Recientemente, mi amigo dramaturgo, productor y director de cine, Samuel Hurtado, me propuso hacer un importante papel en una película cuya locación principal sería un hospital psiquiátrico. A modo de trabajo de campo y asomo de preproducción, lo acompañé justamente al El Peñón. ¡Aquello era para volverse loco! No había una sola puerta que funcionara, ratas tipo Hámelin, monte con cadillos hasta en los filtrados baños, dos enfermeras con caras de hambre ancestral, un tipo grandísimo con rasgos indígenas en calidad de guardián pero con la mirada perdida en el vacío, paredes sin color y desconchadas, pasillos donde alguna vela iluminaría algo, amén de pacientes deambulando sin viento y sin veleta. Tratamos de conversar con alguna autoridad pero todos estaban en una reunión obligatoria del partido para tomar posición sobre la franja de Gaza y el cierre de la frontera con Colombia ¡todo a lo Boris Karloff! Luego de ver muy de cerca estas escalofriantes escenas, al fondo de un patio que bien podría ser un campo minado, divisé a un tipo pequeño con bata verdecita. Se me pareció al enano Frank y me acerqué: era él.

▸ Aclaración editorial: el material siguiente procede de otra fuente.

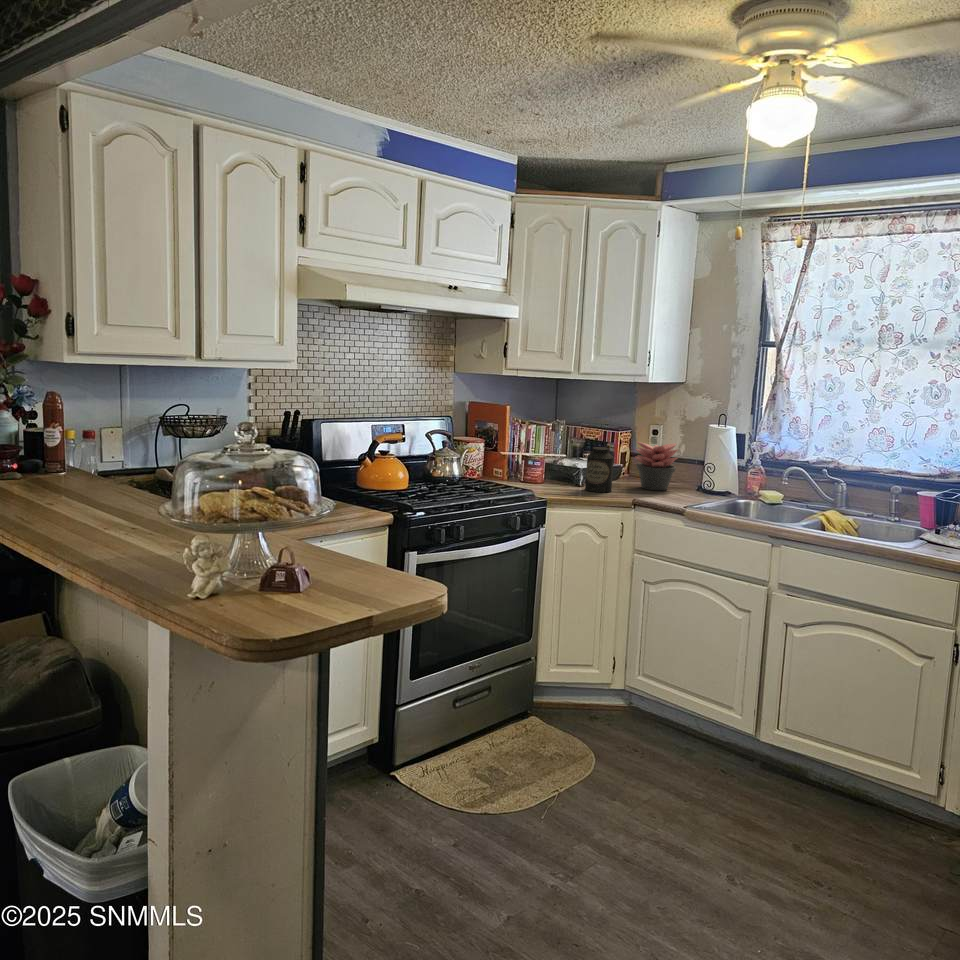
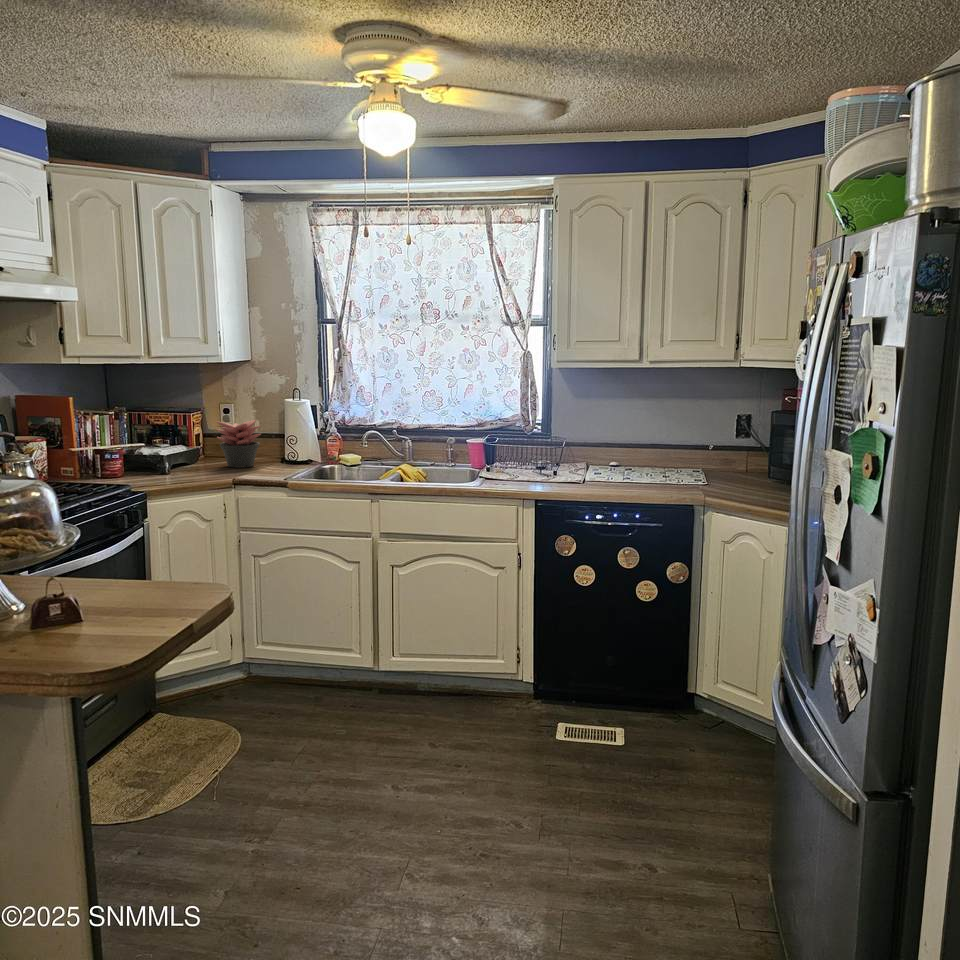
canister: present [585,447,614,492] -> none [174,431,204,477]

—Frank, ¿qué haces aquí?— pregunté sorprendido

—Todo empezó cuando mi madre sufrió un leve infarto y en mi querido Hospital Universitario no había stent coronario medicado y el marcapasos que posiblemente le colocarían, simplemente se lo tragaron los dólares. Sin saber qué hacer, caminé sin rumbo por Los Chaguaramos y veía las bolsas que la gente llevaba en sus manos y preguntaba: “Señora ¿dónde encontró champú?”  O “¿Y esas afeitadoras?”, “¿Esa marca de Mayonesa o ese pote de leche completa…” y así, mi pana. Mamá murió y me trasladaron para este infierno como paciente, pero no hay antihipertensivos, ni medicamentos para problemas tiroideos, ni antidepresivos, ni ansiolíticos ni antiesquizofrénicos ni sábanas ni colchón decente. Entonces recordé que mi viejita decía que Juan Vicente Gómez gobernó creyendo que Venezuela era una pulpería en La Mulera, que 40 años de Venezuela civil y democrática no continuaron creciendo por muchos corruptos y los golpistas del 92, que el difunto líder rojo juró que esto era su cuartel y ahora este señor heredero armó un manicomio que él demencialmente lidera jurando que los psicóticos somos nosotros, cuando la antigua Bárbula se quedó loca al ver los desafueros insensatos de hoy. Ahora, el gabinete pone sus cargos a la orden como si cambiar hombres fuera cambiar estructuras y políticas importadas desde La Habana. Loco está él que cree que yo estoy loco. Al César lo que es del César, dijo Jesucristo. Ellos tienen sus destinos marcados por la ambición, el poder y el oro. Nosotros, no sucumbimos. Claudicar es suicidio.